On LinkedIn Wednesday, I read an article about the Capital One Venture X credit card by Ana Staples, a reporter for Bankrate, an independent, advertising-supported publisher, and comparison service website.
Staples said she loves credit cards, and she enthusiastically recommended the Capital One Venture X credit card. She wants to travel more and thinks that the card will be a great one to use.
The annual fee for the card is $350, and you get a 100,000-mile bonus when you spend $10,000 in the first six months.
Staples said that’s less than other popular luxury cards such as the Chase Sapphire Reserve, $550 a year, and the Platinum Card from American Express, $695 a year.
The problem with the article is she didn’t tell her readers that the interest rate for the card is 16.99 percent to 23.99 percent depending on your credit score. That’s a high rate for a credit card. Imagine how much interest you’d pay if you don’t pay off your credit card balance monthly.
Almost half of Americans carry a balance on their credit cards, a new survey found, and paying it off was proving to be a challenge: Only about 30 percent of people with credit card debt said they’d be able to pay it off this year.

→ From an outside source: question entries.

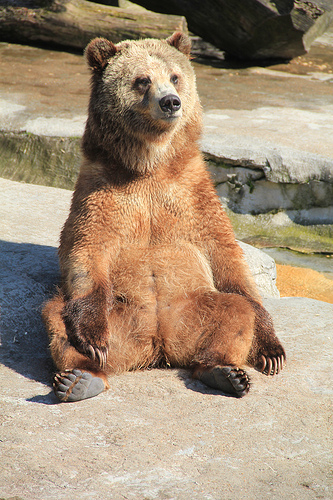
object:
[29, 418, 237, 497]
floor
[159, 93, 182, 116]
nose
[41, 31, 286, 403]
bear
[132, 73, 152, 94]
eye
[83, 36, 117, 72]
ear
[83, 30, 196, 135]
head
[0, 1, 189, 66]
log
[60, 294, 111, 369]
paw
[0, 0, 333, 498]
ground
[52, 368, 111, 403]
foot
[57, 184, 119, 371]
arm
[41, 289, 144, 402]
leg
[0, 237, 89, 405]
shadow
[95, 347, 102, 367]
finger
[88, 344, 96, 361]
claws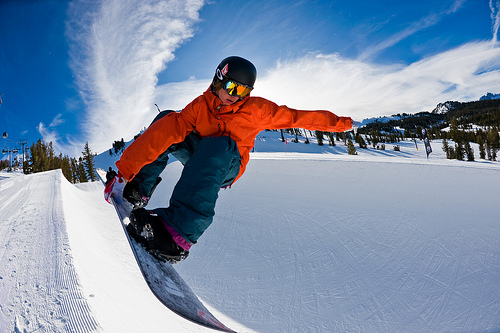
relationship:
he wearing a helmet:
[125, 56, 359, 262] [213, 56, 255, 89]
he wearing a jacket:
[95, 50, 359, 278] [112, 84, 354, 190]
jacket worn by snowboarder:
[112, 84, 354, 190] [103, 55, 366, 264]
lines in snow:
[38, 189, 94, 331] [12, 174, 147, 330]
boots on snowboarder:
[122, 203, 189, 285] [99, 31, 370, 279]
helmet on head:
[213, 54, 258, 90] [205, 51, 261, 113]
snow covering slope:
[2, 132, 495, 331] [1, 127, 499, 332]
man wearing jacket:
[112, 46, 329, 266] [112, 80, 354, 199]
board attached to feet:
[92, 167, 238, 332] [121, 180, 192, 263]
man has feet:
[102, 55, 364, 262] [121, 180, 192, 263]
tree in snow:
[45, 138, 57, 170] [2, 132, 495, 331]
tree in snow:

Staples should have included the advice that you shouldn’t use credit cards like the Capital One Venture X if you don’t play off the balance of your credit card each month.
In the United States, 47 percent of consumers don’t pay off their credit card every month.

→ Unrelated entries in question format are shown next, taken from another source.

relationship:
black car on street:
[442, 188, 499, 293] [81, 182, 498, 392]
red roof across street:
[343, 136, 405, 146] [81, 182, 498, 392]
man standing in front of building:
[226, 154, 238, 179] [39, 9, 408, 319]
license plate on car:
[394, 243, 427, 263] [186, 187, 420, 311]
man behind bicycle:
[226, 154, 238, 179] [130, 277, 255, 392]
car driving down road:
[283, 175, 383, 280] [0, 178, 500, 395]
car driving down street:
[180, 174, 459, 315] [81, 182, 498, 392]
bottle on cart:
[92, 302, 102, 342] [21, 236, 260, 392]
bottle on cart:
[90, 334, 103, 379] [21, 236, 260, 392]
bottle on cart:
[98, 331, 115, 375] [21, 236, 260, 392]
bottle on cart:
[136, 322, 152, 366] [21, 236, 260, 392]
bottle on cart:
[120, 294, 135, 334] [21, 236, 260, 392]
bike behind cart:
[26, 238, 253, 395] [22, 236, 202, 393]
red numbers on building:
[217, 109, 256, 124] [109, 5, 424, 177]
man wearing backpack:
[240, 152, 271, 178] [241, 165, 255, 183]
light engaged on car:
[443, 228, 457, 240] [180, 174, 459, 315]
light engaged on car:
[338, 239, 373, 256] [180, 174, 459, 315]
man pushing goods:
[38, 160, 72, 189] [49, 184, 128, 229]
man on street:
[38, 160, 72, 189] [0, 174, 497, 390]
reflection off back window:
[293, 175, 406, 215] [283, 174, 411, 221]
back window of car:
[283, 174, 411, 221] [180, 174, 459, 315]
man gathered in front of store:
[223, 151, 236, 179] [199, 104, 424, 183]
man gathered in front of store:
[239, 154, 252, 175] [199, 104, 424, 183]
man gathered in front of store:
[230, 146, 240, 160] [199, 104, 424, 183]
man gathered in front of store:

Be sure to check out the interest rate of any new credit card you’re considering signing up for. And check your local credit union to see what it has to offer.
As of March 2021, the national average interest rate for a credit card from a credit union was 10.97 percent compared with 12.55 percent at banks, according to the National Credit Union Administration.

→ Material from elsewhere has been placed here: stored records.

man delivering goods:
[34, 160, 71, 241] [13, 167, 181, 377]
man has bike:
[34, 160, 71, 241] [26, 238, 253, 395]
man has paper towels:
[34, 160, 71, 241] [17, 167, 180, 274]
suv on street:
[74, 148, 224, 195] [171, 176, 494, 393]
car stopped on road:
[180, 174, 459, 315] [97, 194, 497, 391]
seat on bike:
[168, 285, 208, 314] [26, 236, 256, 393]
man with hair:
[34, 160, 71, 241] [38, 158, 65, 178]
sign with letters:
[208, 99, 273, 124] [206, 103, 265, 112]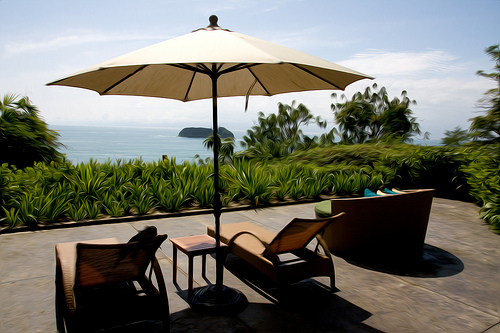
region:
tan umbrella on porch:
[64, 11, 361, 115]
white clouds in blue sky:
[410, 56, 454, 87]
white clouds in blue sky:
[350, 11, 395, 42]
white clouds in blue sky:
[14, 11, 52, 42]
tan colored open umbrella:
[51, 28, 359, 98]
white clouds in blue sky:
[11, 15, 42, 32]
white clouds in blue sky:
[410, 12, 471, 53]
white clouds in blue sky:
[341, 13, 386, 45]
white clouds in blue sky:
[72, 105, 102, 126]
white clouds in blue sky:
[284, 9, 332, 27]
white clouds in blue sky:
[361, 13, 419, 53]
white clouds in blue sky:
[400, 36, 442, 78]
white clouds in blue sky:
[37, 23, 99, 44]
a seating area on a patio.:
[17, 10, 498, 325]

When I wrote in the comment section about lack of information about interest rates in the article, Staples said:
Whatever the rate is, we should encourage people not to carry any balance, ever. (Unless they have a 0% APR card and know they can pay off the debt before the intro period expires.) Assuming carrying a balance is a given is problematic. Use your cards to earn and take advantage of perks, not to carry debt and pay expensive interest.